Kirby addresses High Court’s paper trail
Michael Kirby has suggested Australia could learn a lot from the way the High Court of Delhi uses technology.
The former High Court judge (pictured) was speaking on the deck overlooking Sydney Harbour at Clayton Utz last night (8 October), as the special guest at the 30th anniversary gathering for the NSW Society for Computers & the Law (NSWSCL).
He described a visit he took earlier this year to the High Court of Delhi in India, which brings the rule of law to one billion people. He explained how the court is now set up with computer facilities and each judge has a “bench book” similar to an iPad because the Court was becoming “crushed” by the amount of paper passing through.
“That reminded me of an occasion at the High Court of Australia,” he said.
“Following Wik there started to be quite a series of cases … concerning what different legal title applied the Wik and Mabo principle and at that time the registry of the High Court suggested to the justices that we should have a computer pad because the legal papers were getting very, very voluminous.”
Despite him calling for those who wanted to try it to do so, Kirby said there were other justices opposed to the idea of using computer facilities.
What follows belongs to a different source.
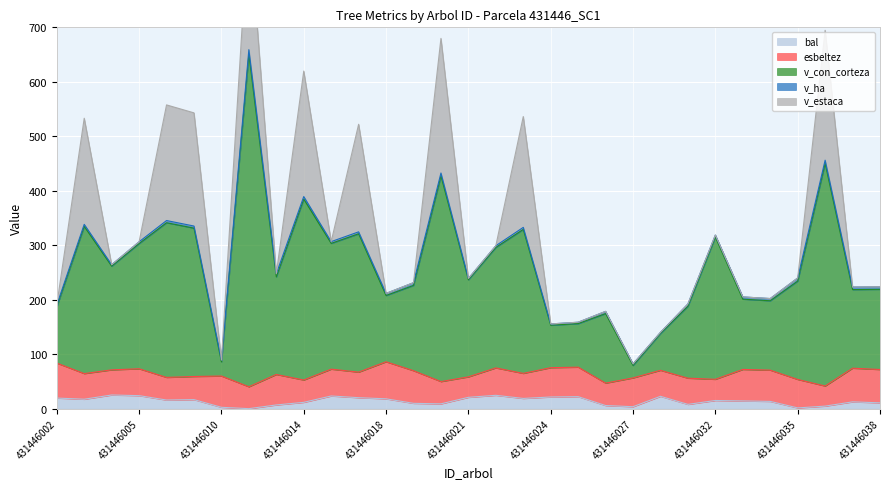

Which series has the largest range (max minus min)?

v_con_corteza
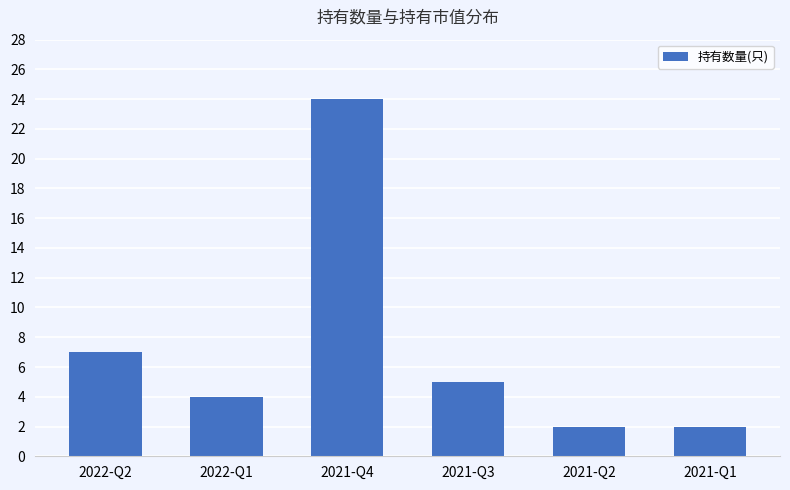

Count the number of categories in the chart.

6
“It had to be all equal and we all had to work off the same thing, so nobody got it and to this day paper still rules in the High Court of Australia, so there is a project for the Society,” he said.
The NSWSCL has around 525 members and is made up of lawyers in private practice, in-house counsel, students, accountants and people interested in and working in policy related to IT policy and law.
Anne Petterd, a special counsel in the technology, communications and commercial team at Baker & McKenzie in Sydney, is the Society’s president.
She said the society recently held seminars on the Government’s data retention proposals, the Optus TV Now decisions and the Samsung Galaxy Tab injunction; the latter of which could almost be described as "old news” given the pace of superseding technology.
The Society, which is run by volunteers, also produces a journal and awards an annual student prize for the best article in the field of computers and the law.
A lucky break
Kirby told the crowd of around 150 people that his role as chairman of the OECD Expert Group on Trans-border Data Barriers and Privacy Protection was one of the most wonderful opportunities he’d had in his career.
But, he explained, it was a big accident that led him to gain the role more than 30 years ago.
“The Australian Law Reform Commission (ALRC) was in danger of being abolished at the time the Whitlam government was dismissed and the commission survived because Bob Ellicott, who was the shadow AG, conceived the idea that one of the important projects that should be done by the Commission was a project on privacy,” said Kirby.
As the ALRC’s first chairman, Kirby received a series of projects from Ellicott, of which a common theme was technology and the law.
Soon after the Australian project commenced, the OECD set up a working party to look at specific issues of privacy as they were relevant to the inter-continental society of the OECD.
“I was just wandering around Paris taking in the sites and all of a sudden they said ‘why don’t we get that Australian judge to be the chair of the expert group?’, and because the Americans wouldn’t agree to a European and because the Europeans wouldn’t agree to a North American, I snuck down the middle and became chairman,” said Kirby.
A hard act to follow, Kirby’s speech preceded brief addresses from Anne Petterd; Ruarri Fairweather from Dimension Data, the NSWSCL vice-president; Philip Argy from ArgyStar, an NSWSCL founding member, and Jim FitzSimons, another NSWSCL founding member and a partner at Clayton Utz.